While DL and other artificial intelligence techniques hold enormous potential to accelerate imaging, they still require appropriate metrics for image integrity. A recent study (55) demonstrated how estimating the reconstruction error might not reflect the diagnostic value of the reconstructed images. Hence, perceptual similarity metrics may better replicate human interpretation of images (56). As artificial intelligence techniques become more mainstream, continued efforts are needed to detect instances when such techniques fail; for instance, reconstruction errors of subtle anomalies may lead to false-negative findings that could impact DL approaches for reliable clinical use. Ongoing monitoring and validation after implementation to verify safety and performance are particularly important, as noninterpretative artificial intelligence tools (ie, those not directly involved in medical image interpretation) are likely to enter the market more rapidly than interpretative ones (tools that assist in medical image interpretation). Artificial intelligence–based image reconstruction algorithms are usually categorized as noninterpretative tools. They are considered less risky for patients than interpretative tools, and hence carry lower regulatory barriers for U.S. Food and Drug Administration approval and clearance or Conformité Européenne marking (57). Additionally, unlike noncommercial open-source artificial intelligence algorithms, commercial artificial intelligence tools may limit disclosures of their methodology due to intellectual property concerns. To enhance future adoption by radiology practices, increased disclosures will likely be needed to allay concerns of altered diagnostic information by these algorithms.
Imaging around Orthopedic Implants
As total joint replacements continue to increase in the United States (58), MRI will likely be increasingly used to identify complications associated with component loosening, including synovial-based soft-tissue reactions to arthroplasty wear and osteolysis. Advanced MRI methods such as 3D multispectral imaging are often used, particularly in the presence of cobalt-chromium alloys that impart strong susceptibility effects on surrounding tissues, as conventional adjustments (eg, higher receiver bandwidths, smaller voxels) do not routinely mitigate susceptibility artifact. Three-dimensional multispectral imaging techniques, such as multiacquisition variable-resonance image combination, have already demonstrated the following impacts for arthroplasty evaluation: (a) distinguishing synovial responses based on the bearing type of the implanted device (59); (b) uncovering associations between MRI synovial reaction classification with revision indication and polyethylene insert damage in total knee arthroplasty (60); and (c) identifying longitudinal changes in synovial patterns following total knee arthroplasty, which is important for noninvasive monitoring, especially when patient-reported outcome measures are ineffective for assessing joint integrity (61).

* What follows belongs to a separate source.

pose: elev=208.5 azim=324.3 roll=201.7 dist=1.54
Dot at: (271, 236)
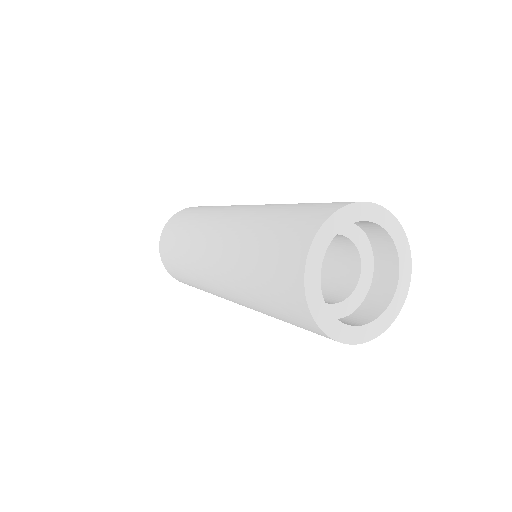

To increase confidence in determining the presence of component loosening, techniques for improved in-plane resolution and reduced blurring of 3D multispectral imaging are needed to more clearly depict osteolysis at the metallic-bone and cement-bone interfaces. Such improvements in image quality typically incur increased scanning times. Aside from compressed sensing, as previously discussed, a calibration scan can be used with multispectral imaging sequences to reduce scanning time. The calibration scan optimizes the number of spectral bins (62) imaged near an implanted device (63) to minimize susceptibility effects. While these approaches are impactful, applying 3D DL or synthetic MRI may further improve spatial resolution and blurring. Previous metal artifact reduction techniques for arthroplasty imaging have focused on qualitative sequences, but we anticipate that future directions involving multispectral imaging will incorporate quantitative T2 and diffusion mapping (64) to improve characterization of adverse tissue reactions and infection (Fig 8).
Figure 8:
Multiacquisition variable-resonance image combination, or MAVRIC, three-dimensional techniques for morphologic and quantitative imaging in a 67-year-old female patient with pain after left total hip arthroplasty. (A) Coronal MAVRIC proton-density (PD) image demonstrates the total hip arthroplasty in situ. (B) Conventional high-bandwidth coronal proton density image anterior to the total hip arthroplasty shows signal dropout, pileup, and through-plane distortion (arrows) within the iliopsoas bursa, which prevents full visualization of the synovial reaction (arrowheads); these artifacts are mitigated with (C) a MAVRIC acquisition, which also demonstrates intermediate signal intensity–dependent debris (presumed metallosis) (black arrow). (D) MAVRIC T2 mapping and (E) diffusion-weighted imaging (DWI) sequences provide quantitative T2 and apparent diffusion coefficient (ADC) values, which help to characterize this abnormal synovial reaction.
Cartilage Imaging
Over the past 2 decades, multiplanar 2D FSE/TSE with intermediate echo times has been sufficiently optimized to evaluate internal and external joint derangements and specifically cartilage damage (65). However, compared with multiple separate 2D acquisitions, high-through-plane 3D acquisitions with multiplanar reformation capabilities provide potentially superior diagnostic performance for cartilage evaluation due to reduced partial volume effects (66). With the combination of non-DL and DL acceleration techniques, we anticipate that 3D FSE with superior through-plane resolution will supersede use of 2D FSE sequences for cartilage and overall joint evaluation once the aforementioned blurring and SNR challenges are addressed.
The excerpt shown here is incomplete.